Dopo esserci chiariti che cosa stiamo misurando, e con quale affidabilità, viene il momento di capire anche a che scopo misuriamo: che cosa significa misurare il livello degli apprendimenti se poi non ci sono strumenti e risorse per modificare le situazioni rivelatesi carenti? Come esemplifica con schiacciante logica Sahlberg, “oggi il governo finlandese investe 30 volte di più nello sviluppo professionale dei docenti e amministratori che non nel testare le prestazioni dei suoi studenti nelle scuole.”
Ormai da decenni la scuola viene fatta oggetto di “riforme” senza sapere in modi epistemologicamente attendibili che effetti abbia tutto ciò sulla vita degli alunni e sulla loro qualità di vita e di apprendimento.
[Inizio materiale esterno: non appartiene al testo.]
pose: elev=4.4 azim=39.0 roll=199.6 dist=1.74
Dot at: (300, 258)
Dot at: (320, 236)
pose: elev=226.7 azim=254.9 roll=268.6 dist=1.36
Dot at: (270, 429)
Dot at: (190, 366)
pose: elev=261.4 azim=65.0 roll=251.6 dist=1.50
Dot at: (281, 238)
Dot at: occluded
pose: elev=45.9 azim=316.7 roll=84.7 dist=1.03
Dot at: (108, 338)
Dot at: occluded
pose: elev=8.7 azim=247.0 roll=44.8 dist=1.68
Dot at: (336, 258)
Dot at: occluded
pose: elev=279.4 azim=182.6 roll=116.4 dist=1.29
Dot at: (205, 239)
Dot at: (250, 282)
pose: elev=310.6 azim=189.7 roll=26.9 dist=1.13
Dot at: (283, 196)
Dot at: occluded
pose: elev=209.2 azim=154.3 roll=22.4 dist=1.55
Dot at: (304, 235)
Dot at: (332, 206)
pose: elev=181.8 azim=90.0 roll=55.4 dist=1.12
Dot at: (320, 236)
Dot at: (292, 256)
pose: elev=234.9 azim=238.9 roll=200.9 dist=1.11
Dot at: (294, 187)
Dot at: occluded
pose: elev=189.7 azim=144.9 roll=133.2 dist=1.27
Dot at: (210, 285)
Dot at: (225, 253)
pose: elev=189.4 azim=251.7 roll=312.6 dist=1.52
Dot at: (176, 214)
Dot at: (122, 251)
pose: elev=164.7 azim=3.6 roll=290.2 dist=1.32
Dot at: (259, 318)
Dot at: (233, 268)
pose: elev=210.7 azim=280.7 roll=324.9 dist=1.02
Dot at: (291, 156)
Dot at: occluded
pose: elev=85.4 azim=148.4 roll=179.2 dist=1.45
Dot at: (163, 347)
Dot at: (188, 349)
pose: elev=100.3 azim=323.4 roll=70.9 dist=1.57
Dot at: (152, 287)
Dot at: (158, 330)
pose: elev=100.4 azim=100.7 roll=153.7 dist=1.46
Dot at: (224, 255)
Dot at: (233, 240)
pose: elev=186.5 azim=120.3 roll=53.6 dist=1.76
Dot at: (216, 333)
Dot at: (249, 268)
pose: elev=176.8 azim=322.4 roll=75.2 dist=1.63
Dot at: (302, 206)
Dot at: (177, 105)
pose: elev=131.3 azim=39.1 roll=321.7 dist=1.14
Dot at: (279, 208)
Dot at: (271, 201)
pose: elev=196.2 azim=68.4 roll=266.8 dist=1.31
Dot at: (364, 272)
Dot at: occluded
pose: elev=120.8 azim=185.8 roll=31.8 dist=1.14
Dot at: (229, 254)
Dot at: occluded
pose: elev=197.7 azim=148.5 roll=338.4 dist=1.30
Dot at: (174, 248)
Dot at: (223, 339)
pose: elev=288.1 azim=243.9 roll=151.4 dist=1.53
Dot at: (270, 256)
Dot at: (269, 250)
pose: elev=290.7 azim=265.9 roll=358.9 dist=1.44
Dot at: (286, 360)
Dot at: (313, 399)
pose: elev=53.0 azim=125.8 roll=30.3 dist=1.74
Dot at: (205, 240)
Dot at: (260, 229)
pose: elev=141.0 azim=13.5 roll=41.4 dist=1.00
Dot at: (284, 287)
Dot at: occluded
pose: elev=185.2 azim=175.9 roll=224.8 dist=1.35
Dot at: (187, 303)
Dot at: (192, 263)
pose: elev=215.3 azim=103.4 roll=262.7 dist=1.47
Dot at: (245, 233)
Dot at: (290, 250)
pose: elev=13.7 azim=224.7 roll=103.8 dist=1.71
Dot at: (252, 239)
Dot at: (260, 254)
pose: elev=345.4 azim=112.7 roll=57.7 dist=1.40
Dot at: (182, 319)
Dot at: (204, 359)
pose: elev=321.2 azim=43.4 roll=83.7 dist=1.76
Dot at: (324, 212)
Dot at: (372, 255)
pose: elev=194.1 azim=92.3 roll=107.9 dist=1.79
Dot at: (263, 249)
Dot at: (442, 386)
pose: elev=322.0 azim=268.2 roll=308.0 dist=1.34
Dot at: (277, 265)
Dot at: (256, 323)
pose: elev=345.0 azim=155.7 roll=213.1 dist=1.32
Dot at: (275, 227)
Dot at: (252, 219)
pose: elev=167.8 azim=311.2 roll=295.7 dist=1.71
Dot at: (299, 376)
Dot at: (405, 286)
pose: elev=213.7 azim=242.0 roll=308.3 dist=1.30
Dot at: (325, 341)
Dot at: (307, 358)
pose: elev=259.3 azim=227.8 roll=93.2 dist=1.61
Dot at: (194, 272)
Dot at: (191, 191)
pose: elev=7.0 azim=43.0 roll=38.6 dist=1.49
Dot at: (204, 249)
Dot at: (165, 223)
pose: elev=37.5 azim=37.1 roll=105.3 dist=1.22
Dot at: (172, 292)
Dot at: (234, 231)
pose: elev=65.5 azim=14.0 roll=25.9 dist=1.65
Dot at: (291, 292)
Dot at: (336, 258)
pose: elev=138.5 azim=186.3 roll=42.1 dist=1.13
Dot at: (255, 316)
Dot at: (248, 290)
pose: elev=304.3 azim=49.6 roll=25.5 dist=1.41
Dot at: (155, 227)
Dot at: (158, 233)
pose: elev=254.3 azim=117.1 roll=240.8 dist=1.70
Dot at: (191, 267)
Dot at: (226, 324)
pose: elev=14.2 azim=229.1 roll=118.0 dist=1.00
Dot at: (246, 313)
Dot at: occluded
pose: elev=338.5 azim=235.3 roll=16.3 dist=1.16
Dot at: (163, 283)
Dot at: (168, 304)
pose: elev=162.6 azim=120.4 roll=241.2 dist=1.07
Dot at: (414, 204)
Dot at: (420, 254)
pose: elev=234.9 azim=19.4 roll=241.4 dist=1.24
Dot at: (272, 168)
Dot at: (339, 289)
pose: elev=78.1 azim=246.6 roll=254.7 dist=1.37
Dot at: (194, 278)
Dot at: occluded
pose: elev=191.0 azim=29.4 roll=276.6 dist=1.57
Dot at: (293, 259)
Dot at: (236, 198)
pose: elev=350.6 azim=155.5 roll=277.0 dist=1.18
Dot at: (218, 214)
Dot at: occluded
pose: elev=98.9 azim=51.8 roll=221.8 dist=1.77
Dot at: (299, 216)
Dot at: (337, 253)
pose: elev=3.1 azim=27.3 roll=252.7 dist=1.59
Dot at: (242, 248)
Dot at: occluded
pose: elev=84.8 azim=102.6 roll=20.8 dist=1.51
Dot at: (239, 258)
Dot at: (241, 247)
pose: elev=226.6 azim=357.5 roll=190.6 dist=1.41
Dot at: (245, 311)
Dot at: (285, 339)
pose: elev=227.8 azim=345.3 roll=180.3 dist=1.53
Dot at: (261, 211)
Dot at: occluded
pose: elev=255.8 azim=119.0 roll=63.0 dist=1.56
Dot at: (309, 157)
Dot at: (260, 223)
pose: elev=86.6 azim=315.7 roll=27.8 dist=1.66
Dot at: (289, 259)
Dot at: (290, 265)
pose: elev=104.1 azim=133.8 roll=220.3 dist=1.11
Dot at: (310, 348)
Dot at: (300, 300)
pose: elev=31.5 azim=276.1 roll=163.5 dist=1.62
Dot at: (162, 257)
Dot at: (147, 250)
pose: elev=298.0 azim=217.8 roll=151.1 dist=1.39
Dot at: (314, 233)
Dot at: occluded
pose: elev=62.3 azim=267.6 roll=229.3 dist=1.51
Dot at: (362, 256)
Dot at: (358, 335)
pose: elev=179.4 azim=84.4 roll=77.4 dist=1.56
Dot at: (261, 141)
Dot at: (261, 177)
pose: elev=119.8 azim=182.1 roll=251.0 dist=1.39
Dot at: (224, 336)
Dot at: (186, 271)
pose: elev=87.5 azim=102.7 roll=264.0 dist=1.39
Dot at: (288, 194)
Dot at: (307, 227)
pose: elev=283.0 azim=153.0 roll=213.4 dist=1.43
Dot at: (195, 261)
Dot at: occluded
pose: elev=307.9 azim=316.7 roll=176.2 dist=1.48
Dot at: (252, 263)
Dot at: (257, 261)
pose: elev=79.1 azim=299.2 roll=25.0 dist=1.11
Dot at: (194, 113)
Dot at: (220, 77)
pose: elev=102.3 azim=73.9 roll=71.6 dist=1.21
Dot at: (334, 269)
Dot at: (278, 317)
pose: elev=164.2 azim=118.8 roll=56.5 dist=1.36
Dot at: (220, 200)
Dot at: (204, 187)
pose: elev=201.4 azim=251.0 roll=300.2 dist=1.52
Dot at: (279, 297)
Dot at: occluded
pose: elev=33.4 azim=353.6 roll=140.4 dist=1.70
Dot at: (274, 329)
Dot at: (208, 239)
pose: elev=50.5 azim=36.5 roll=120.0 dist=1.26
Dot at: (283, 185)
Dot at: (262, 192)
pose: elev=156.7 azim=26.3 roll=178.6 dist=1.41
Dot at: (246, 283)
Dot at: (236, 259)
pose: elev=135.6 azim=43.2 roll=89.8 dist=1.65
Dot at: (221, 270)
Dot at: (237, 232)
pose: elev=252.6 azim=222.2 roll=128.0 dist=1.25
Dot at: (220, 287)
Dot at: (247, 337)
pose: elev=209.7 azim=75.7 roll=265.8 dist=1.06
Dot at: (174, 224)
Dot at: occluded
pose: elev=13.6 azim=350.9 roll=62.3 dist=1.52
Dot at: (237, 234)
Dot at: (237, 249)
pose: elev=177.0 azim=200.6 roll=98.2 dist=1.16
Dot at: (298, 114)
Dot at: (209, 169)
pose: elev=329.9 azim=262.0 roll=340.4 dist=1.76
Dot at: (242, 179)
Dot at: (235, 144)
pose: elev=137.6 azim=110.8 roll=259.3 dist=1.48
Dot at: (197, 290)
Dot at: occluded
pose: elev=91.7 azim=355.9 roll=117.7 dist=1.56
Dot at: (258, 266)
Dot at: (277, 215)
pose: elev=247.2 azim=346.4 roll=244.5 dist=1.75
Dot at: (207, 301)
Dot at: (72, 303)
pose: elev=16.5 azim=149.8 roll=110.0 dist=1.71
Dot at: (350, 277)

Gli esperti faticano enormemente a farsi anche solo ascoltare da chi queste “riforme” propone, e spesso non vengono nemmeno consultati, a meno che, naturalmente, non siano cortigiani e “consiglieri del re”.
L’ennesima ideologia nascosta nelle pieghe della “istituzione Invalsi” è infatti quella di non esprimere alcuna istanza critica sulle scelte di politica scolastica, essendo essa stessa un prodotto di quelle scelte, quando invece una istituzione seria, che rispecchi una elementare divisione dei poteri, dovrebbe richiedere una certa accountability anche e prima di tutto ai politici, agli amministratori centrali e ai pedagogisti estensori di programmi e obiettivi, anziché pretenderla solo dal corpo docente come se fosse dotato di infiniti mezzi.
Credo di aver spiegato perché penso che l’Invalsi debba essere chiuso e rifatto da capo su ben altri presupposti.